In a confidential 24-page document, which was seen by the financial newspaper, the International Committee of the Red Cross said treatment in some cases was "tantamount to torture," particularly when interrogators were seeking information or confessions.

An official at the Geneva-based ICRC said the document, covering the period March-November 2003, was genuine, adding that the leak was a "major breakdown in confidentiality."

In a rare break with its normal practice, the ICRC said that it would release the full text at a 1400 GMT news conference.

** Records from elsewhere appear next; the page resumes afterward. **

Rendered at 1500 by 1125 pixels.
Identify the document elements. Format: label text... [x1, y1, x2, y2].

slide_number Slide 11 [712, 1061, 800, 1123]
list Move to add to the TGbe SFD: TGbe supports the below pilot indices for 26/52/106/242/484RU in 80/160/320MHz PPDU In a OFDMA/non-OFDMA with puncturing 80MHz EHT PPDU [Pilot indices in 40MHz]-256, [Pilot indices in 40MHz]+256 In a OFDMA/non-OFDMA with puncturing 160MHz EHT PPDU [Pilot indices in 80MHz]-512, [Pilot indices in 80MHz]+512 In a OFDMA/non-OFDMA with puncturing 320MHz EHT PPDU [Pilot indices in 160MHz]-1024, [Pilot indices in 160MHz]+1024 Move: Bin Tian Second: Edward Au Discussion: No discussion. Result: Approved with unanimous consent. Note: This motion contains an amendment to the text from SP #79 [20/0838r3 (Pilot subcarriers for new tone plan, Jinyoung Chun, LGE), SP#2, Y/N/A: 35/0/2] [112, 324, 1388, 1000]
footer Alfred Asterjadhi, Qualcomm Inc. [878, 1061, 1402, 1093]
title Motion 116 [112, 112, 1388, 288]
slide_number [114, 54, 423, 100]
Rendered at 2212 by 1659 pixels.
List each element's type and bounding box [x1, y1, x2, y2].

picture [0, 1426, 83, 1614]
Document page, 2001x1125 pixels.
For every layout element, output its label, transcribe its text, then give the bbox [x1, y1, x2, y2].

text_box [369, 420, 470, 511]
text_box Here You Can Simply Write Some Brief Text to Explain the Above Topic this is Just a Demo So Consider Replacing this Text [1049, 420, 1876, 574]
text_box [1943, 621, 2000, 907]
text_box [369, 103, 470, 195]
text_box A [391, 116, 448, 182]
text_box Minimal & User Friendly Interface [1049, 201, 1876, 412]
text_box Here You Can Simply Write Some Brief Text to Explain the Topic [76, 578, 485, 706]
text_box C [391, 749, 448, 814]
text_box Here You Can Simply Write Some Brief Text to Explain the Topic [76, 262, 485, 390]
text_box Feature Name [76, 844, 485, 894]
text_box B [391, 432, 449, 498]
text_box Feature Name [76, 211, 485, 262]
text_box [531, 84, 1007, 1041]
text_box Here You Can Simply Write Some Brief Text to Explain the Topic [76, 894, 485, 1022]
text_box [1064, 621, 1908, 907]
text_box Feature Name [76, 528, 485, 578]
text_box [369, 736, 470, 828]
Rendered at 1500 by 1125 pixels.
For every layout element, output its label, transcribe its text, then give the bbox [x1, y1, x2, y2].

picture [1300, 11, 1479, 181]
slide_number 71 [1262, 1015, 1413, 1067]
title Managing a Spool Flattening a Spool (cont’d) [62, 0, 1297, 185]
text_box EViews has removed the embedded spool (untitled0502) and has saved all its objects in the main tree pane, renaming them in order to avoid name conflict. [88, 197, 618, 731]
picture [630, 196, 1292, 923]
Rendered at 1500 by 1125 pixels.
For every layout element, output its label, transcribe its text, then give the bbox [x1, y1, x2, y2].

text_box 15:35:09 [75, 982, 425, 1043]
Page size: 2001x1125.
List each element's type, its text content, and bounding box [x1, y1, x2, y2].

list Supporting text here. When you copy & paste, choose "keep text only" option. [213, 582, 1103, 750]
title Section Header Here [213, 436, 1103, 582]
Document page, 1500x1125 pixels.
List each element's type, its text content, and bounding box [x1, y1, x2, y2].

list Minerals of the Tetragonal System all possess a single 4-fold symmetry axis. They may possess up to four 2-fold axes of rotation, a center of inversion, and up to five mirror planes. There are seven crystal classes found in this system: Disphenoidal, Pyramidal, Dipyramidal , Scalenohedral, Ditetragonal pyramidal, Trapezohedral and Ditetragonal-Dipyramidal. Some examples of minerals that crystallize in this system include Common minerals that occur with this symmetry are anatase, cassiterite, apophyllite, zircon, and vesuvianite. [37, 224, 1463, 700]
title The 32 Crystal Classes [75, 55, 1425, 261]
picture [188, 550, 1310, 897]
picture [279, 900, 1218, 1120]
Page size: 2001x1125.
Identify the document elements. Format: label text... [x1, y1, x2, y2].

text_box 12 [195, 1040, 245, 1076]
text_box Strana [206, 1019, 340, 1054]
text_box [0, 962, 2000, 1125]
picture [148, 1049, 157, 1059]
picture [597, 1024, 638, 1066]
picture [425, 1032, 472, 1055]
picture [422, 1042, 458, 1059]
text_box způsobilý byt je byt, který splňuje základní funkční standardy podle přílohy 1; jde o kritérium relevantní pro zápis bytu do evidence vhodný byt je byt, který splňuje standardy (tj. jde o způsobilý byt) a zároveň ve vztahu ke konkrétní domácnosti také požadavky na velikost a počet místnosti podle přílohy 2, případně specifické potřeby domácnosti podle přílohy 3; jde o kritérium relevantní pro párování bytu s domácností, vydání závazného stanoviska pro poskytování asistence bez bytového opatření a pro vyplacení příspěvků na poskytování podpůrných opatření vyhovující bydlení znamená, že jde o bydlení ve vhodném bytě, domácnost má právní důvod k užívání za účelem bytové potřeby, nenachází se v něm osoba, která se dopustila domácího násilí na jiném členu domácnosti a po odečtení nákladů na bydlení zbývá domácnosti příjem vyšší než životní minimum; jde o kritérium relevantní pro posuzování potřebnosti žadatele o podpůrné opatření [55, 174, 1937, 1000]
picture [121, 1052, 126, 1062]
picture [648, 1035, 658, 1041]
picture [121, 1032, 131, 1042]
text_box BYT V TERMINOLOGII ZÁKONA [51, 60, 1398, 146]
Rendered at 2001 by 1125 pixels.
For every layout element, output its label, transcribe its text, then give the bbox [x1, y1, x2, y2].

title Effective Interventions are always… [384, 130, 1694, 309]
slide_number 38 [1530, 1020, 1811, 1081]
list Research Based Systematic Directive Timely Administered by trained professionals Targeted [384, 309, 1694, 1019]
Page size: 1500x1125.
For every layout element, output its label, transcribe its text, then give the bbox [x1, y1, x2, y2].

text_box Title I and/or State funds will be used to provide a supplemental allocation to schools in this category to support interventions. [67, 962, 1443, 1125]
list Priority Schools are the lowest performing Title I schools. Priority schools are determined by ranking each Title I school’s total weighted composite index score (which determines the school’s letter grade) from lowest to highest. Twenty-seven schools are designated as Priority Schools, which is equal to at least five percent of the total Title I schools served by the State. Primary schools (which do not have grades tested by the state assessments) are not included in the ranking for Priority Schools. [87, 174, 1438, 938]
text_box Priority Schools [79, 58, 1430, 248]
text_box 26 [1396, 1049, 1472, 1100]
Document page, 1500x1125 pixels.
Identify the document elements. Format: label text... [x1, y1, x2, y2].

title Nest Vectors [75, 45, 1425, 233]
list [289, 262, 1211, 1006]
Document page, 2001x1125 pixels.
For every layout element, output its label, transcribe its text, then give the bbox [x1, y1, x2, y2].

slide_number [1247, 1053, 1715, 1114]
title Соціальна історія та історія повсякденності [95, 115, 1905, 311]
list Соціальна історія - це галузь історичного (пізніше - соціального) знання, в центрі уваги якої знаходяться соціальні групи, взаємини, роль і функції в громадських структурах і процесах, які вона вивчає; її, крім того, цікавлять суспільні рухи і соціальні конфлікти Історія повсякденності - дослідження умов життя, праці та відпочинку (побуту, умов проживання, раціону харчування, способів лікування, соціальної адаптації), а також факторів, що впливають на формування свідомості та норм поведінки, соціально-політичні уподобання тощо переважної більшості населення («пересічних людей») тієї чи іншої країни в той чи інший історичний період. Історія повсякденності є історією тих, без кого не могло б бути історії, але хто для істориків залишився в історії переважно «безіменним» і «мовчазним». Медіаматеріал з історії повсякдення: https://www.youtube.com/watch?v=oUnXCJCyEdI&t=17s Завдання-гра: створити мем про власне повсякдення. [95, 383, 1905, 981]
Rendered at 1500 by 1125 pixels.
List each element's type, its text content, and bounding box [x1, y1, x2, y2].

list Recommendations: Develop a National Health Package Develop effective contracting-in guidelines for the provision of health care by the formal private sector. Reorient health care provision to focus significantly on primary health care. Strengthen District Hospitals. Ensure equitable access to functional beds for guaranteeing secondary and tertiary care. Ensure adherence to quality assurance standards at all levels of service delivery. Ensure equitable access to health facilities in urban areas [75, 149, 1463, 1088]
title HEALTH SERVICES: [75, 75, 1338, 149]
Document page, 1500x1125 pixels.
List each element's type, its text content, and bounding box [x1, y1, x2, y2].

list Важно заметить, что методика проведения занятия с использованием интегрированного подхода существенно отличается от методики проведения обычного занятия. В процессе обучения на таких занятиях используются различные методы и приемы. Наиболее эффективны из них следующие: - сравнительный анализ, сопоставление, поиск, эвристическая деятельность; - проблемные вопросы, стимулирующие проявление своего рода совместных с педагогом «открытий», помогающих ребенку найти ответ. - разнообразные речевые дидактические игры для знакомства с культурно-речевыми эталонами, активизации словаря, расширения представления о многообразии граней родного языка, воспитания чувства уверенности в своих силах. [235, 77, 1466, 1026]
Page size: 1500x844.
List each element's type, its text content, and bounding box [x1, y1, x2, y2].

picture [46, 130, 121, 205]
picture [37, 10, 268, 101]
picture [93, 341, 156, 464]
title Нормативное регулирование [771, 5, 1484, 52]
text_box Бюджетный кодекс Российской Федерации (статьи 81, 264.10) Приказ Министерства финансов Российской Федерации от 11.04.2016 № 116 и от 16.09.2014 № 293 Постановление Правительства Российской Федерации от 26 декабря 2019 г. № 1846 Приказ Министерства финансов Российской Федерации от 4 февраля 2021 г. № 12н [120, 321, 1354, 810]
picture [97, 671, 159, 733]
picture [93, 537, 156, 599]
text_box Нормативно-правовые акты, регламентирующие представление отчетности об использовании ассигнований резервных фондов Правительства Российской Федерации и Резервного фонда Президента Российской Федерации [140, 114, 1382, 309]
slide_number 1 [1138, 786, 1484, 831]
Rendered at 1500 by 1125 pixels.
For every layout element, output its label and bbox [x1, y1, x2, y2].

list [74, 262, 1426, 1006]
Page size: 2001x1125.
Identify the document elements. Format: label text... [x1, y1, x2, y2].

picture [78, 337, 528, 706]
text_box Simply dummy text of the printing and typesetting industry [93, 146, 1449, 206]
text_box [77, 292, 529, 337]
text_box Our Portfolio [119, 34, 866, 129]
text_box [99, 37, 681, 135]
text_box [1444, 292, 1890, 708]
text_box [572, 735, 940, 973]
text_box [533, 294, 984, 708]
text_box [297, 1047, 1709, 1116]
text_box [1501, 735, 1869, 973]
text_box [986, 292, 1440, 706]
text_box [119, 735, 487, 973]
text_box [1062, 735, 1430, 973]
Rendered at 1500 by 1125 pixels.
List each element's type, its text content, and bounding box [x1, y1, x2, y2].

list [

The use of ill-treatment "went beyond exceptional cases and might be considered a practice tolerated" by coalition forces, the newspaper quoted the ICRC as saying.

That differs sharply from the view of senior officials in the administration of President Bush that military higher-ups had not condoned abuse, the newspaper said.

In the report, the ICRC said prisoners at Baghdad's Abu Ghraib prison were held in empty cells naked and beaten by soldiers. Three former military policemen at the prison told Reuters on Thursday that abuse was commonplace.

The aid group also said coalition forces fired on unarmed prisoners from watchtowers and killed some of them, as well as committing "serious violations" of the Geneva Conventions governing treatment of war prisoners, the Journal said.

The newspaper report comes a day after the Red Cross said on Thursday it had repeatedly urged the United States to take "corrective action" at a Baghdad jail at the center of a scandal over abuse of Iraqi prisoners.

The Geneva-based humanitarian agency, mandated under international treaties to visit detainees, has had regular access to Abu Ghraib prison since U.S.-led forces began using it last year, a Red Cross spokeswoman said.

Pictures of grinning U.S. soldiers abusing naked Iraqis at Abu Ghraib -- the largest prison in the country and notorious for torture under Iraqi President Saddam Hussein -- have sparked an international outcry.